*Exercise objective*
If a line in the data holds "class", copy that line out in full.

Code change snippets
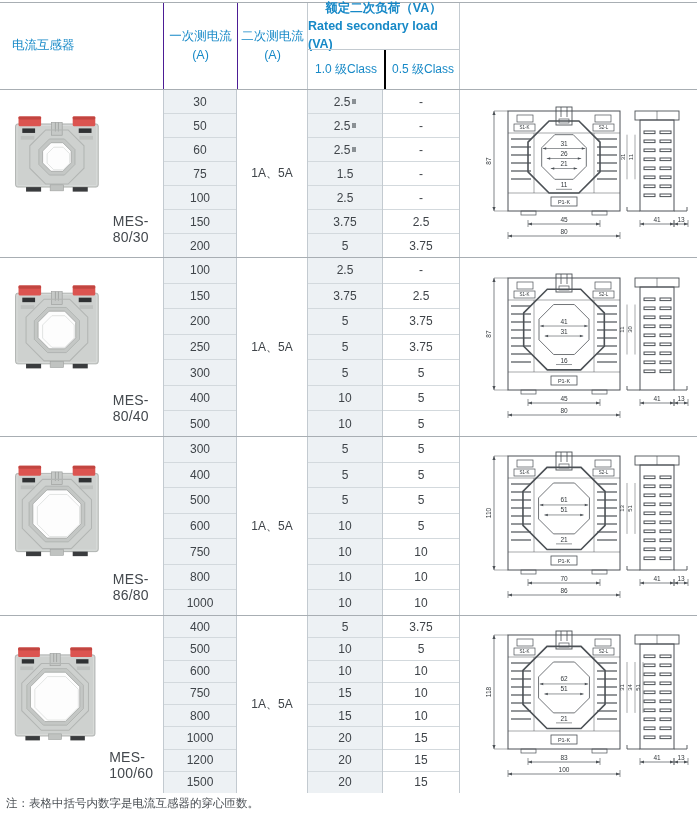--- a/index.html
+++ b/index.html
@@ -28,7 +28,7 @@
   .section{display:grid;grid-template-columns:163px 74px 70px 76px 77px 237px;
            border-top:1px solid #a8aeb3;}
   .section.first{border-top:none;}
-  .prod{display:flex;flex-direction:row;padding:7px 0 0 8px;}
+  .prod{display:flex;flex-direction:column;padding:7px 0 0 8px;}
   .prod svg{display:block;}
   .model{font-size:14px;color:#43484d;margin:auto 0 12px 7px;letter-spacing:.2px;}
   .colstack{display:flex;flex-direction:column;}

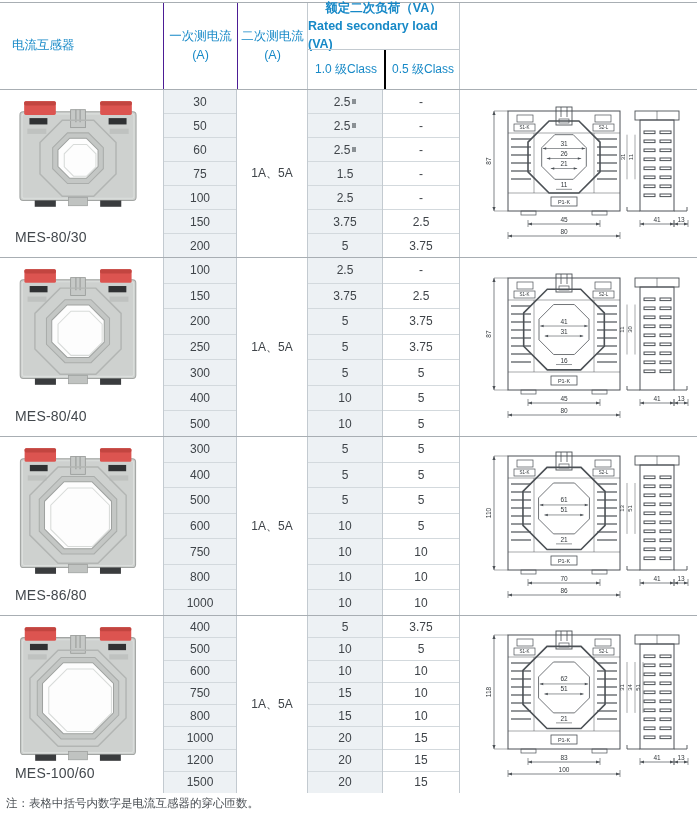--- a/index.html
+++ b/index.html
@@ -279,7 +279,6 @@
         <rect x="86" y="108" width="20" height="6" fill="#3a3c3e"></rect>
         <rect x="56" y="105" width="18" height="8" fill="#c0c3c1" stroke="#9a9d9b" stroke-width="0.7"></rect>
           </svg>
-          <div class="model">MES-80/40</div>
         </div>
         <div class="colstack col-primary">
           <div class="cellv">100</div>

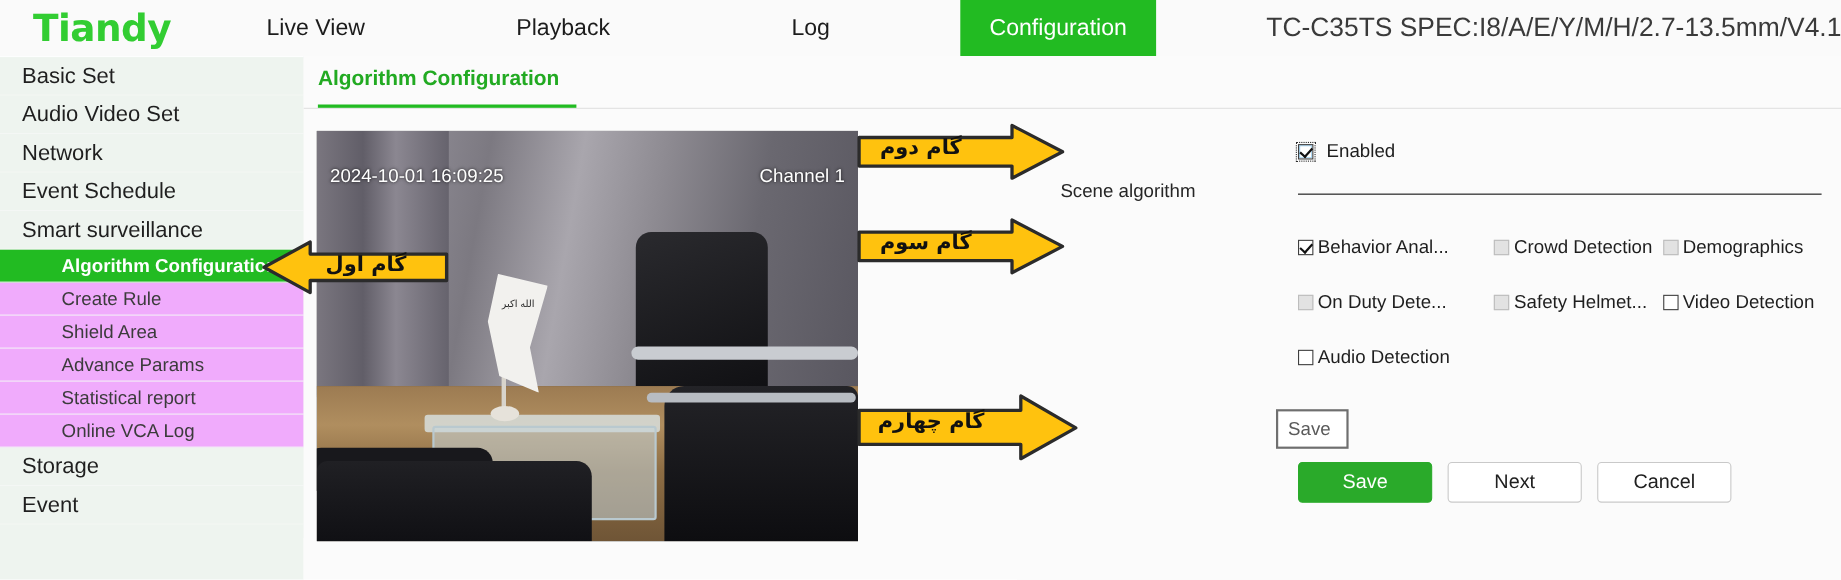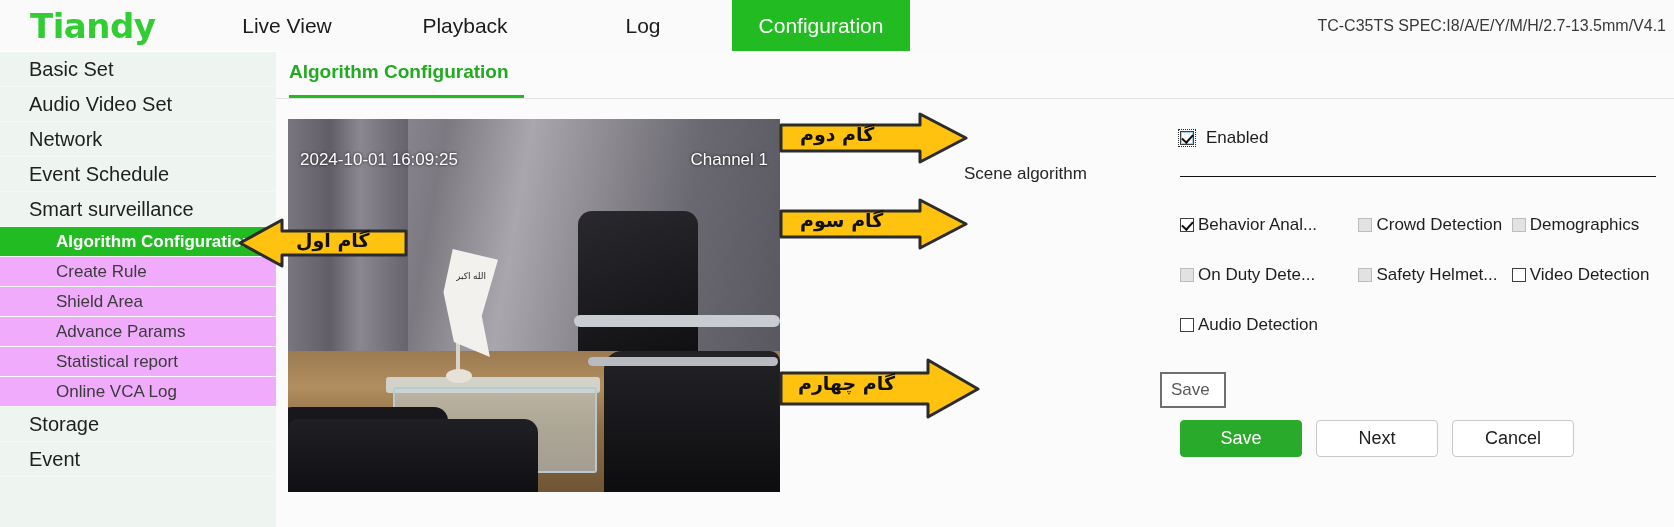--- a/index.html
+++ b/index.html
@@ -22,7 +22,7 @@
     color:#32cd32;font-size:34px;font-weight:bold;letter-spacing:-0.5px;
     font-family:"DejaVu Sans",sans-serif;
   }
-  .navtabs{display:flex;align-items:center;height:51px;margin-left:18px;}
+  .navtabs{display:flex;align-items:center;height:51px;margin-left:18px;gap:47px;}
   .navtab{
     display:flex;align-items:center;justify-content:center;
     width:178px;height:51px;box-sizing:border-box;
* * *
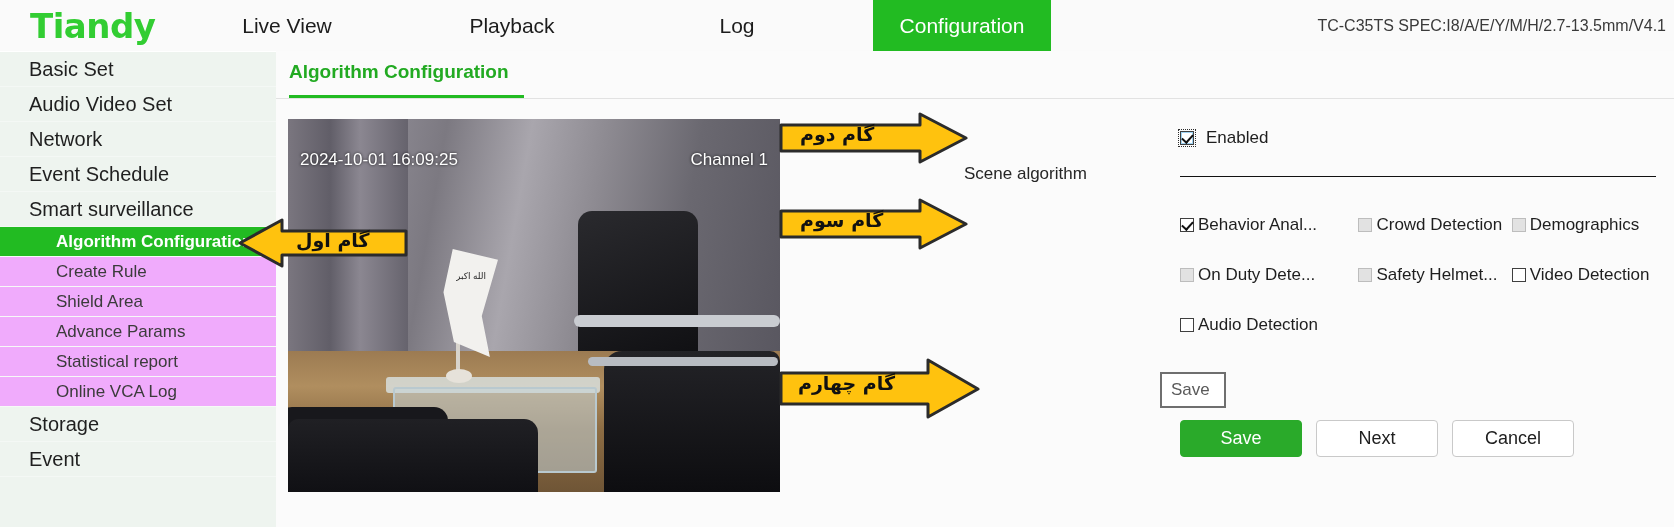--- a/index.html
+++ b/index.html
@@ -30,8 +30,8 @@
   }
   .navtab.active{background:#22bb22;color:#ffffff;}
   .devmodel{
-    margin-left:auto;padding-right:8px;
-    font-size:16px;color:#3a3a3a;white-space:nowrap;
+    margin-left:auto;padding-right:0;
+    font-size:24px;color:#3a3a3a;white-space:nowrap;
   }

*Solution for this problem*
-          <div class="model">MES-80/40</div>
         <div class="colstack col-primary">
           <div class="cellv">100</div>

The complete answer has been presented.